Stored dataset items
********

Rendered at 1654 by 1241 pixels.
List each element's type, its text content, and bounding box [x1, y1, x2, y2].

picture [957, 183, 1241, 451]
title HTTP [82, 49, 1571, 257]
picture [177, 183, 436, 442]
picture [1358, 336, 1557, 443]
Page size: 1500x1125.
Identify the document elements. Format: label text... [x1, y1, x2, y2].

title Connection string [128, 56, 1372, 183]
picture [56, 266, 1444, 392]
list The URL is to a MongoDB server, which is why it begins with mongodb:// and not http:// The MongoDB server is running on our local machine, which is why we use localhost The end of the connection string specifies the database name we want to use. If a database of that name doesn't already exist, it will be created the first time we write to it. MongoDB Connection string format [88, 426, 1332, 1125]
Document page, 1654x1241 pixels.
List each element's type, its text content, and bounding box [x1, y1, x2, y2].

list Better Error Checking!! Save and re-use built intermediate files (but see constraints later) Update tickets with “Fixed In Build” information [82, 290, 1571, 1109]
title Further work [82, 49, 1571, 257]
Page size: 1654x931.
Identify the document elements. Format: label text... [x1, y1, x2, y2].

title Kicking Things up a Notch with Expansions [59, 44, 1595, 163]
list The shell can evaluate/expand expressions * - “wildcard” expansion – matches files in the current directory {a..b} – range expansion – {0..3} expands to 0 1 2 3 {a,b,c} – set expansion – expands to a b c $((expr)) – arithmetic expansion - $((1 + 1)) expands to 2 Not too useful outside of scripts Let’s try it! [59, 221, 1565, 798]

********

Copy out the stretch from the start of the items through the line containing "picture [1358, 336, 1557, 443]", swapping "bounding box" for "enclosing rectangle" and leaving everything else unchanged.

Reply
Rendered at 1654 by 1241 pixels.
List each element's type, its text content, and enclosing rectangle [x1, y1, x2, y2].

picture [957, 183, 1241, 451]
title HTTP [82, 49, 1571, 257]
picture [177, 183, 436, 442]
picture [1358, 336, 1557, 443]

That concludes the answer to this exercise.